> ТЕКСТ ДЛЯ ЧТЕНИЯ:
□ □ □ □ □ □ □

Памяти поэта
О книге Михаила Зива «Письма к Лавинии»[1]
К первой годовщине траурной даты в «Библиотеке ИЖа» вышла в свет книга стихотворений Михаила Зива (15.10.1947–01.07.2015). Хороший повод для того, чтобы поговорить об этом пока еще недостаточно оцененном поэте, который незадолго до ухода так подводил итог своего временного соседства с нами – родными и неродными, знакомыми и незнакомыми:
Не говори, что все мы тут родня.
Светло со мной – светло и без меня.
Я был тот лох, использовавший воздух
Для памяти, для зренья, для огня
И сеянья заветного в бороздах.

□ □ □ □ □ □ □

> ИСХОДНЫЕ ЗАПИСИ:
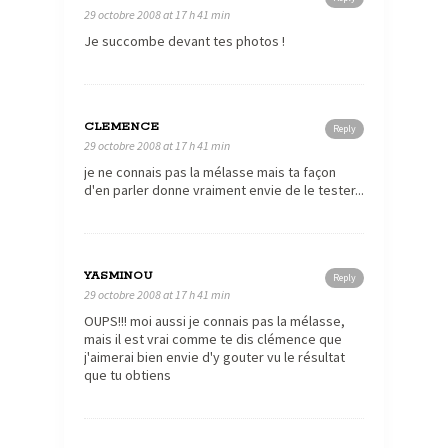
29 octobre 2008 at 17 h 41 min
Je succombe devant tes photos !
CLEMENCE
Reply
29 octobre 2008 at 17 h 41 min
je ne connais pas la mélasse mais ta façon
d'en parler donne vraiment envie de le tester...
YASMINOU
Reply
29 octobre 2008 at 17 h 41 min
OUPS!!! moi aussi je connais pas la mélasse,
mais il est vrai comme te dis clémence que
j'aimerai bien envie d'y gouter vu le résultat
que tu obtiens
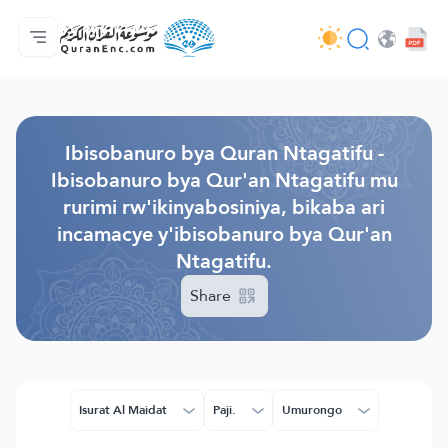
Ahabanza.
Ishakiro ry'ibisobanuro
Audio
Serivisi z'abakora amavugurura. - API
Ibijyanye n'umushinga.
Twandikire.
Ururimi.
Browse Old Version
Ibisobanuro bya Quran Ntagatifu -
Ibisobanuro bya Qur'an Ntagatifu mu
rurimi rw'ikinyabosiniya, bikaba ari
incamacye y'ibisobanuro bya Qur'an
Ntagatifu.
Share
Isurat Al Maidat
Paji.
Umurongo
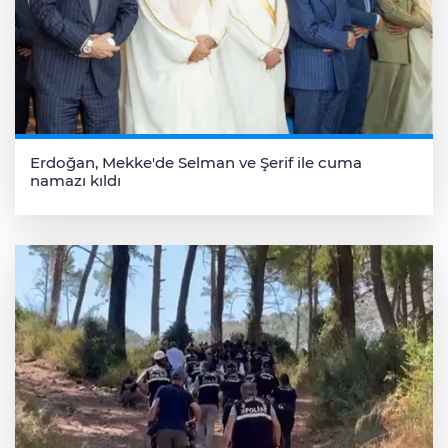
Erdoğan, Mekke'de Selman ve Şerif ile cuma
namazı kıldı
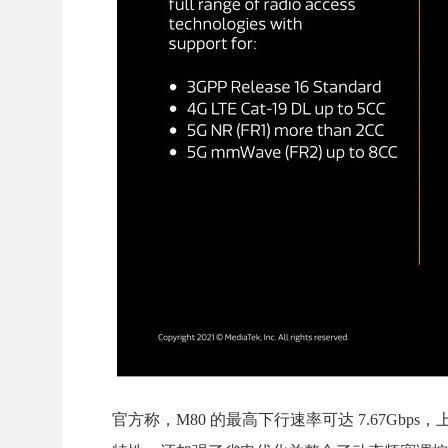
官方称，M80 的最高下行速率可达 7.67Gbps，上行速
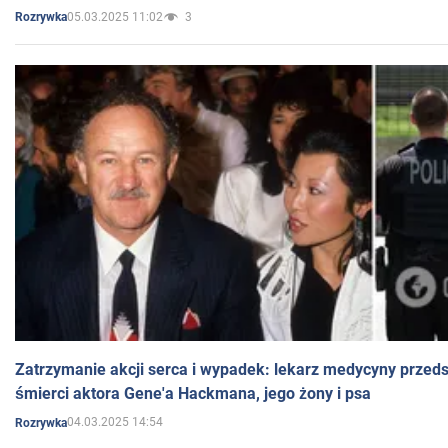
05.03.2025 11:02
3
Rozrywka
Zatrzymanie akcji serca i wypadek: lekarz medycyny przedst
śmierci aktora Gene'a Hackmana, jego żony i psa
04.03.2025 14:54
Rozrywka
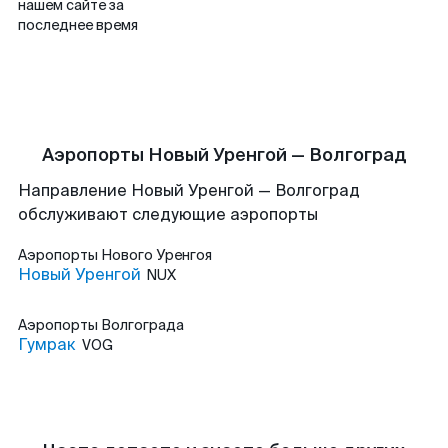
нашем сайте за
последнее время
Аэропорты Новый Уренгой — Волгоград
Направление Новый Уренгой — Волгоград
обслуживают следующие аэропорты
Аэропорты
Нового Уренгоя
Новый Уренгой
NUX
Аэропорты
Волгограда
Гумрак
VOG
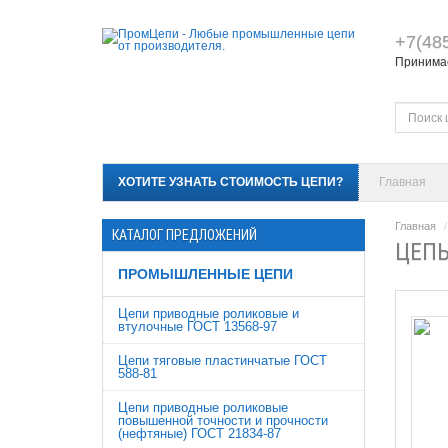
+7(48
Принимае
ХОТИТЕ УЗНАТЬ СТОИМОСТЬ ЦЕПИ?
Главная
Главная
КАТАЛОГ ПРЕДЛОЖЕНИЙ
ЦЕПЬ
ПРОМЫШЛЕННЫЕ ЦЕПИ
Цепи приводные роликовые и
втулочные ГОСТ 13568-97
Цепи тяговые пластинчатые ГОСТ
588-81
Цепи приводные роликовые
повышенной точности и прочности
(нефтяные) ГОСТ 21834-87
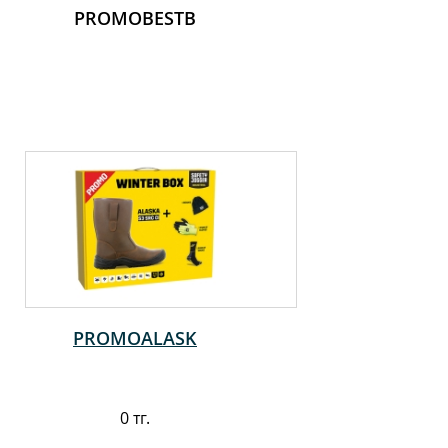
PROMOBESTB
PROMOALASK
0 тг.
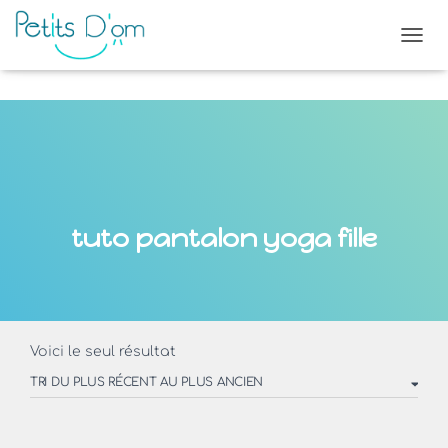
OUVR
tuto pantalon yoga fille
Voici le seul résultat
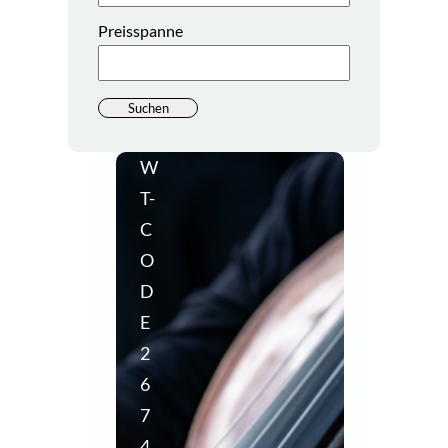
Preisspanne
W
T-
C
O
D
E
2
6
7
4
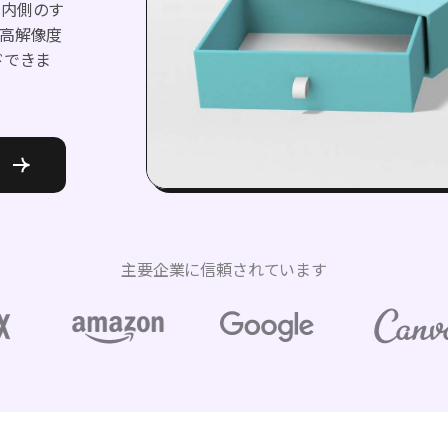
と内側のす
高解像度
ドできま
主要企業に信頼されています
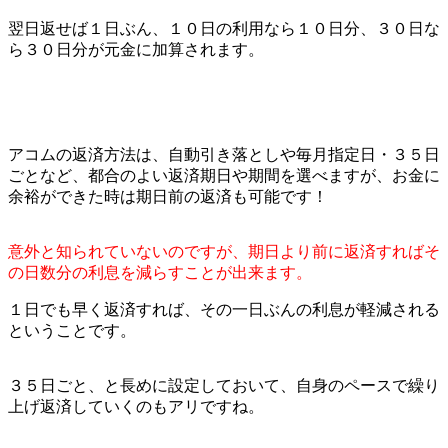
翌日返せば１日ぶん、１０日の利用なら１０日分、３０日な
ら３０日分が元金に加算されます。
アコムの返済方法は、自動引き落としや毎月指定日・３５日
ごとなど、都合のよい返済期日や期間を選べますが、お金に
余裕ができた時は期日前の返済も可能です！
意外と知られていないのですが、期日より前に返済すればそ
の日数分の利息を減らすことが出来ます。
１日でも早く返済すれば、その一日ぶんの利息が軽減される
ということです。
３５日ごと、と長めに設定しておいて、自身のペースで繰り
上げ返済していくのもアリですね。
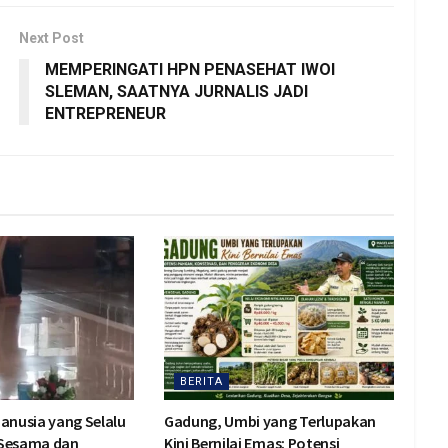
Next Post
MEMPERINGATI HPN PENASEHAT IWOI
SLEMAN, SAATNYA JURNALIS JADI
ENTREPRENEUR
BERITA
Manusia yang Selalu
Gadung, Umbi yang Terlupakan
 Sesama dan
Kini Bernilai Emas: Potensi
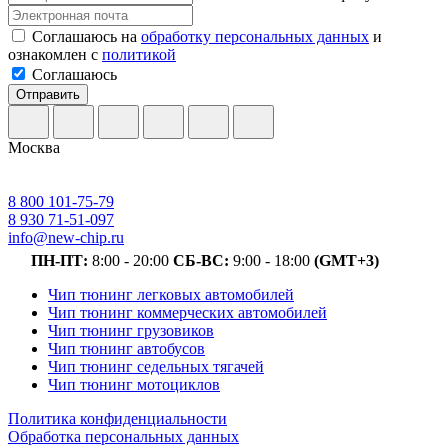
Соглашаюсь на
обработку персональных данных
и
ознакомлен с
политикой
Соглашаюсь
Отправить
Москва
8 800 101-75-79
8 930 71-51-097
info@new-chip.ru
ПН-ПТ:
8:00 - 20:00
СБ-ВС:
9:00 - 18:00
(GMT+3)
Чип тюнинг легковых автомобилей
Чип тюнинг коммерческих автомобилей
Чип тюнинг грузовиков
Чип тюнинг автобусов
Чип тюнинг седельных тягачей
Чип тюнинг мотоциклов
Политика конфиденциальности
Обработка персональных данных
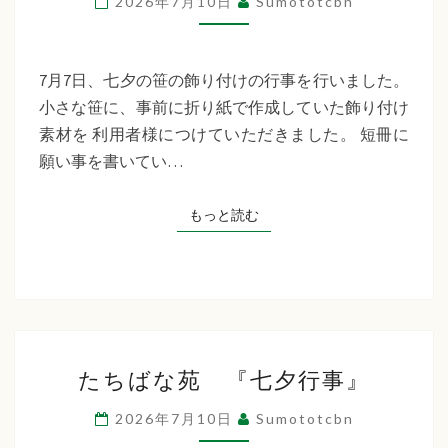
2026年7月10日
Sumototcbn
イ
サ
ー
7月7日、七夕の笹の飾り付けの行事を行いました。
ビ
小さな笹に、事前に折り紙で作成していた飾り付け
ス
素材を 利用者様につけていただきました。 短冊に
七
願い事を書いてい…
夕
行
もっと読む
もっと読む
事
た
たちばな苑 『七夕行事』
ち
ば
2026年7月10日
Sumototcbn
な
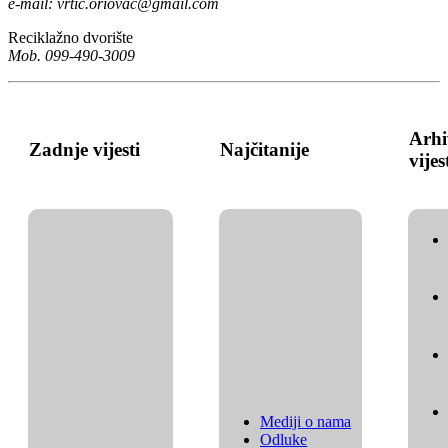
e-mail:
vrtic.oriovac@gmail.com
Reciklažno dvorište
Mob. 099-490-3009
Arhi
Zadnje vijesti
Najčitanije
vijes
Mediji o nama
Odluke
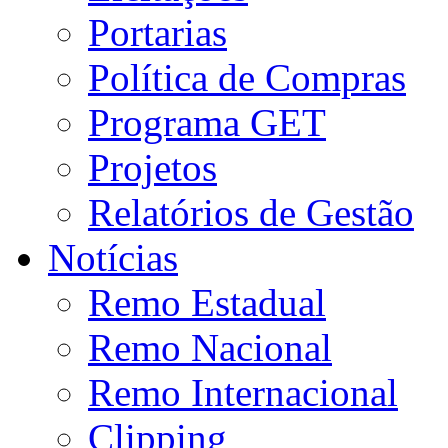
Portarias
Política de Compras
Programa GET
Projetos
Relatórios de Gestão
Notícias
Remo Estadual
Remo Nacional
Remo Internacional
Clipping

□ □ □ □ □ □ □

> СПИСОК ЗАДАНИЙ:
A. Ответьте по тексту о книге «Письма к Лавинии»:
(i) В какой серии вышла книга?
(ii) Каковы даты жизни Михаила Зива?
(iii) Для чего, по строкам стихотворения, «тот лох» использовал воздух?
B. Выведите без изменений строки из записей: от строки со словами «Соглашаюсь на» до строки со словами «Обработка персональных данных» включительно.

> ПИСЬМЕННЫЕ ОТВЕТЫ:
A.
(i) В «Библиотеке ИЖа».
(ii) 15.10.1947–01.07.2015.
(iii) Для памяти, для зренья, для огня и сеянья заветного в бороздах.

B.
Соглашаюсь на
обработку персональных данных
и
ознакомлен с
политикой
Соглашаюсь
Отправить
Москва
8 800 101-75-79
8 930 71-51-097
info@new-chip.ru
ПН-ПТ:
8:00 - 20:00
СБ-ВС:
9:00 - 18:00
(GMT+3)
Чип тюнинг легковых автомобилей
Чип тюнинг коммерческих автомобилей
Чип тюнинг грузовиков
Чип тюнинг автобусов
Чип тюнинг седельных тягачей
Чип тюнинг мотоциклов
Политика конфиденциальности
Обработка персональных данных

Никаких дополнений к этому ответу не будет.